DATA TO USE:
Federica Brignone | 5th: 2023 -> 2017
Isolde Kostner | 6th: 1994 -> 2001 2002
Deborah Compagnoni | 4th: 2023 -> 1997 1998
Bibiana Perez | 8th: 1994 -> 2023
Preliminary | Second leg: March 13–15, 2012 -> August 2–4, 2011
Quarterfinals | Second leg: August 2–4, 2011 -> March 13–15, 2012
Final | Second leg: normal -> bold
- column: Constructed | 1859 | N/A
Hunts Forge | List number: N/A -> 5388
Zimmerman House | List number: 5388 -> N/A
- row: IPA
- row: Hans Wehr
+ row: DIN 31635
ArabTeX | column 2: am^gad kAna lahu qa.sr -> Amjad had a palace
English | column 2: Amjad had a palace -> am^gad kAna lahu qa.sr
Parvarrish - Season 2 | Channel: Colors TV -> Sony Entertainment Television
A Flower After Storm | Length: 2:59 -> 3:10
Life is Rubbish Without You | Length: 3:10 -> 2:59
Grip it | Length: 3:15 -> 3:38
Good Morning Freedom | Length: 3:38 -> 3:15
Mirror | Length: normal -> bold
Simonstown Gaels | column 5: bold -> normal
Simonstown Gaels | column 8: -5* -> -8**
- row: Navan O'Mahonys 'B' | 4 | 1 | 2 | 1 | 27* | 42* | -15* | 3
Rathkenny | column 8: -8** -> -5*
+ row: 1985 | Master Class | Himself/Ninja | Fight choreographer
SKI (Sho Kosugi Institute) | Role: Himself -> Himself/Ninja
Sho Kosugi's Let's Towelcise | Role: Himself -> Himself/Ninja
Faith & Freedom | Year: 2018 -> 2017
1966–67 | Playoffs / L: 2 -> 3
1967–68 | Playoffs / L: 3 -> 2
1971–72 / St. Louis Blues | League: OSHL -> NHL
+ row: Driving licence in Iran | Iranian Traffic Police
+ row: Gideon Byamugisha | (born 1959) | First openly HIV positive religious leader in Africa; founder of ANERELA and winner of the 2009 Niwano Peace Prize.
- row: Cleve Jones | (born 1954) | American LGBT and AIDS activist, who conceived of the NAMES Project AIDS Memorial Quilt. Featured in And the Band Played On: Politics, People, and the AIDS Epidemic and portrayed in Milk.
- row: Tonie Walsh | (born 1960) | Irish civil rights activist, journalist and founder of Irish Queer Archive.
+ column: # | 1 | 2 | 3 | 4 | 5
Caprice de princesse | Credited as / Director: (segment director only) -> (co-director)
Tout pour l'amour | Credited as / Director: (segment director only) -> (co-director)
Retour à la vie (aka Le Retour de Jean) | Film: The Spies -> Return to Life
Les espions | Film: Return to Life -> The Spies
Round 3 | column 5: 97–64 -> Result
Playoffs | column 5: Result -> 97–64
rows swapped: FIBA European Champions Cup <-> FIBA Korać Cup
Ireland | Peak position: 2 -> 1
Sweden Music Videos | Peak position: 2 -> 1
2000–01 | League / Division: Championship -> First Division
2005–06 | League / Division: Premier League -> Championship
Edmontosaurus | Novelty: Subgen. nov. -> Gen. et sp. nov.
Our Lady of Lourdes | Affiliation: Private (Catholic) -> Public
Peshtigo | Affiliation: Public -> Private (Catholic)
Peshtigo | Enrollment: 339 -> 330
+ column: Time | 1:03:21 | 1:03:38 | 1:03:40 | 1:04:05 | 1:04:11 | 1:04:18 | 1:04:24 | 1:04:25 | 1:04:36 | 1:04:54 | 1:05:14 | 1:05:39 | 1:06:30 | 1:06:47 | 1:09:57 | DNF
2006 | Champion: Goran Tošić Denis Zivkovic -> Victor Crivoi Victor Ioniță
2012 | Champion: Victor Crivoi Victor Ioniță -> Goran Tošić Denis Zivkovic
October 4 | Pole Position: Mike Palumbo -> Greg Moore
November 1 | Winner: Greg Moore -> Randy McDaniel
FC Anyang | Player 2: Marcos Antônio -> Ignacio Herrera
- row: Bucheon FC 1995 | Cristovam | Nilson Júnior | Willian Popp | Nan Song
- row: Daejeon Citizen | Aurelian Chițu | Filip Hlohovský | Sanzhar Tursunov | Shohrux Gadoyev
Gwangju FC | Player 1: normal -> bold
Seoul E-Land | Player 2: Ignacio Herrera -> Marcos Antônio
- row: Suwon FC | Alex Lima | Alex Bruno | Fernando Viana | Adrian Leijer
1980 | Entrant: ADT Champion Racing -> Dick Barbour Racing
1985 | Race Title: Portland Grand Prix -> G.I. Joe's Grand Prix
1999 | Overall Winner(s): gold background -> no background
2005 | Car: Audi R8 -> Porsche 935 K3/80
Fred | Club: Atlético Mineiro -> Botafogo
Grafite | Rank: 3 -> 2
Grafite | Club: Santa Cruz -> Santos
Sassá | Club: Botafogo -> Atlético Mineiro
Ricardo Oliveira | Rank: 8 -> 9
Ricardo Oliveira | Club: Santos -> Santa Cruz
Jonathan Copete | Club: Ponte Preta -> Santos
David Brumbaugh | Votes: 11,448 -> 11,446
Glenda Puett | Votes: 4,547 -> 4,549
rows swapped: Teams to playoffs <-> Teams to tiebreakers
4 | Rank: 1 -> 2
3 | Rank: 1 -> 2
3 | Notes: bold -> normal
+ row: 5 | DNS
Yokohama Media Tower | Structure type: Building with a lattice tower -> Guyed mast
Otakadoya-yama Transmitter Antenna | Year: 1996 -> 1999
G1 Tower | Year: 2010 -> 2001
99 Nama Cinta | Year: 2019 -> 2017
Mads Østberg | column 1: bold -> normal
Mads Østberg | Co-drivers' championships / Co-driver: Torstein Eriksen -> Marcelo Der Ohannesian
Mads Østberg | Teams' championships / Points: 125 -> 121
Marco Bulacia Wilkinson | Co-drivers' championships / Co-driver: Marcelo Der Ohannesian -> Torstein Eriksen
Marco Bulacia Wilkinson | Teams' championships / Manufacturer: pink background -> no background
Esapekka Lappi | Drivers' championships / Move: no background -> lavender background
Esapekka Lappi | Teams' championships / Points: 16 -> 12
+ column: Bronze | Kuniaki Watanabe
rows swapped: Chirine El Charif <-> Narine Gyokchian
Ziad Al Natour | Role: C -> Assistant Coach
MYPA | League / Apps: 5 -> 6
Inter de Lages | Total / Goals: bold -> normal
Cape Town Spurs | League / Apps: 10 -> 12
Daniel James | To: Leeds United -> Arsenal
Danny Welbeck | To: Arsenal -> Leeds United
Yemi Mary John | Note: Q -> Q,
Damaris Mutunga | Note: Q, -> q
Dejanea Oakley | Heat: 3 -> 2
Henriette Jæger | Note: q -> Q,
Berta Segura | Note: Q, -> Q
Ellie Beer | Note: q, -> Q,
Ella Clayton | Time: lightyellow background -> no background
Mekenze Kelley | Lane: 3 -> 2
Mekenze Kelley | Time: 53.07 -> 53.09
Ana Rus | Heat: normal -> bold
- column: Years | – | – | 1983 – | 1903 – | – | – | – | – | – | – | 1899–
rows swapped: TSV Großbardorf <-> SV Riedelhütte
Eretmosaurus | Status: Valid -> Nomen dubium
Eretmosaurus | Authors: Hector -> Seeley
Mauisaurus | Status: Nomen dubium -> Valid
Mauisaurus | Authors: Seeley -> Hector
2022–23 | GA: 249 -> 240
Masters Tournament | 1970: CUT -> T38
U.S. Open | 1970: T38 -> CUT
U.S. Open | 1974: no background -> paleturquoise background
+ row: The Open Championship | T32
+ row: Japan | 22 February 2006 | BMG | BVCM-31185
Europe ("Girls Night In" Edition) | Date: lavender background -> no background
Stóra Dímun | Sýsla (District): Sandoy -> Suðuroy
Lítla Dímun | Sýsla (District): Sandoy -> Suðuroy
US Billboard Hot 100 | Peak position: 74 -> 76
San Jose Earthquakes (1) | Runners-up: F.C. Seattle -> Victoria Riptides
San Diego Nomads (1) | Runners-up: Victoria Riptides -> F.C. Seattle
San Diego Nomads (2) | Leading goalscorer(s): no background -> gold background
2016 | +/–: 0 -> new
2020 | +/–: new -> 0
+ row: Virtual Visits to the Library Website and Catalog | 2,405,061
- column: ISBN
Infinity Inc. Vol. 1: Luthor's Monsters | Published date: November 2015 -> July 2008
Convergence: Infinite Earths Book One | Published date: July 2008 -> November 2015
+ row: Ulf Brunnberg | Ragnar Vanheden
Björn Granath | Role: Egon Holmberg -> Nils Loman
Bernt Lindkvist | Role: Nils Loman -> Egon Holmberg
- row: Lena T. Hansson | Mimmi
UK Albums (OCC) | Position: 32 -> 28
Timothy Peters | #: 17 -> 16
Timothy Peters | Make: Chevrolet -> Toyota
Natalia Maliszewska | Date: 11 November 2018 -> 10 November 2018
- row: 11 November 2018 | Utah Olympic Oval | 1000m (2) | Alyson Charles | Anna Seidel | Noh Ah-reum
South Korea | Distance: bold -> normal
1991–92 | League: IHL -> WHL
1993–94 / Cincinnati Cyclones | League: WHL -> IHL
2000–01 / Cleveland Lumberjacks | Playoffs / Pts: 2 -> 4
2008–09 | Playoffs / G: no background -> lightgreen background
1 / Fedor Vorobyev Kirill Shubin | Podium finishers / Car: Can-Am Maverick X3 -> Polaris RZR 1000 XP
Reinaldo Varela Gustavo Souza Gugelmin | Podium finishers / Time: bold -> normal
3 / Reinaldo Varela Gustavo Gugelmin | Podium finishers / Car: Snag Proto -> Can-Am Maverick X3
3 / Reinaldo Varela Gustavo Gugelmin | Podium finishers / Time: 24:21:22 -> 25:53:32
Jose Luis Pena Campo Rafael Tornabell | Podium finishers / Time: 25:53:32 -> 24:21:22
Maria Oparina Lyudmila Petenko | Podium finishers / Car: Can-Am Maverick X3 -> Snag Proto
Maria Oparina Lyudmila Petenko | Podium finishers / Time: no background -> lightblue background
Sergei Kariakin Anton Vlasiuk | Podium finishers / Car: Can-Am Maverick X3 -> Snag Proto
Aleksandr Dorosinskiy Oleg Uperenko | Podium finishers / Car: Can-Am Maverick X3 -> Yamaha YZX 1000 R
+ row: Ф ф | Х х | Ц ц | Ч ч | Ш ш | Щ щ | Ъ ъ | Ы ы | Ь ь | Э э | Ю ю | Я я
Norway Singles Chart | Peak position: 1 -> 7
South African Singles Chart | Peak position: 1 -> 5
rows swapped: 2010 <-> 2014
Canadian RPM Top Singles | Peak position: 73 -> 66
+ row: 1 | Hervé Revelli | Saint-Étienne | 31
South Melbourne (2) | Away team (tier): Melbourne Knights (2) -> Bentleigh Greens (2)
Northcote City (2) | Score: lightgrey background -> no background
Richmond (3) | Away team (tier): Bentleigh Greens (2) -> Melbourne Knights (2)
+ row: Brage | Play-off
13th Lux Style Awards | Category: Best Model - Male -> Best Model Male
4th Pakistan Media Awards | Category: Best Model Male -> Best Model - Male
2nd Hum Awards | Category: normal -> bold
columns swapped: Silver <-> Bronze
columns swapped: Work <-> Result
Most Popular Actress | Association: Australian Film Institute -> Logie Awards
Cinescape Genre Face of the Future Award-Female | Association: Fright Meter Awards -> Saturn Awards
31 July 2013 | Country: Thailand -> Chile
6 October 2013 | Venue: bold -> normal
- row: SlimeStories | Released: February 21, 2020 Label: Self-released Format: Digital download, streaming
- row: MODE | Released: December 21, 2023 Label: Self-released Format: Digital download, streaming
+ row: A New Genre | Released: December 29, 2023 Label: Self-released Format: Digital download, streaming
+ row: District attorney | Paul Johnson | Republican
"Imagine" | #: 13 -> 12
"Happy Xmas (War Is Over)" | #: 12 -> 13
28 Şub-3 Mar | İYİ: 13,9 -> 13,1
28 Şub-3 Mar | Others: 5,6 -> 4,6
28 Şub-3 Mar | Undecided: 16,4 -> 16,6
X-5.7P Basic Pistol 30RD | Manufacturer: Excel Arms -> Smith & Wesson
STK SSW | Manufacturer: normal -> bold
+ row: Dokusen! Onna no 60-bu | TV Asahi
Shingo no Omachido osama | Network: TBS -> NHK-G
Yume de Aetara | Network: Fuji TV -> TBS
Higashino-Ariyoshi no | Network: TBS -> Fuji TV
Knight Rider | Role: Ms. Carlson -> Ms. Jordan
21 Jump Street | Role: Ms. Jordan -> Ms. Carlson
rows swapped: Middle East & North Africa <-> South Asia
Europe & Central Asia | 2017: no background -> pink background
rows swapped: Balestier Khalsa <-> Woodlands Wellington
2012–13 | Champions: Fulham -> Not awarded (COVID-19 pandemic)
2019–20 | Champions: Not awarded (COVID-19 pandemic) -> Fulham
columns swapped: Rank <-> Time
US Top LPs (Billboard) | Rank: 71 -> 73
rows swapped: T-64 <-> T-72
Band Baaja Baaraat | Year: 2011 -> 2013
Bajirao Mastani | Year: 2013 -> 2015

STATED EXERCISE: Substitute "Duration" for every "Length" in the entries from the first line up to and including the line with "Iranian Traffic Police", and give those lines again with nothing else changed.

EXERCISE ANSWER:
Federica Brignone | 5th: 2023 -> 2017
Isolde Kostner | 6th: 1994 -> 2001 2002
Deborah Compagnoni | 4th: 2023 -> 1997 1998
Bibiana Perez | 8th: 1994 -> 2023
Preliminary | Second leg: March 13–15, 2012 -> August 2–4, 2011
Quarterfinals | Second leg: August 2–4, 2011 -> March 13–15, 2012
Final | Second leg: normal -> bold
- column: Constructed | 1859 | N/A
Hunts Forge | List number: N/A -> 5388
Zimmerman House | List number: 5388 -> N/A
- row: IPA
- row: Hans Wehr
+ row: DIN 31635
ArabTeX | column 2: am^gad kAna lahu qa.sr -> Amjad had a palace
English | column 2: Amjad had a palace -> am^gad kAna lahu qa.sr
Parvarrish - Season 2 | Channel: Colors TV -> Sony Entertainment Television
A Flower After Storm | Duration: 2:59 -> 3:10
Life is Rubbish Without You | Duration: 3:10 -> 2:59
Grip it | Duration: 3:15 -> 3:38
Good Morning Freedom | Duration: 3:38 -> 3:15
Mirror | Duration: normal -> bold
Simonstown Gaels | column 5: bold -> normal
Simonstown Gaels | column 8: -5* -> -8**
- row: Navan O'Mahonys 'B' | 4 | 1 | 2 | 1 | 27* | 42* | -15* | 3
Rathkenny | column 8: -8** -> -5*
+ row: 1985 | Master Class | Himself/Ninja | Fight choreographer
SKI (Sho Kosugi Institute) | Role: Himself -> Himself/Ninja
Sho Kosugi's Let's Towelcise | Role: Himself -> Himself/Ninja
Faith & Freedom | Year: 2018 -> 2017
1966–67 | Playoffs / L: 2 -> 3
1967–68 | Playoffs / L: 3 -> 2
1971–72 / St. Louis Blues | League: OSHL -> NHL
+ row: Driving licence in Iran | Iranian Traffic Police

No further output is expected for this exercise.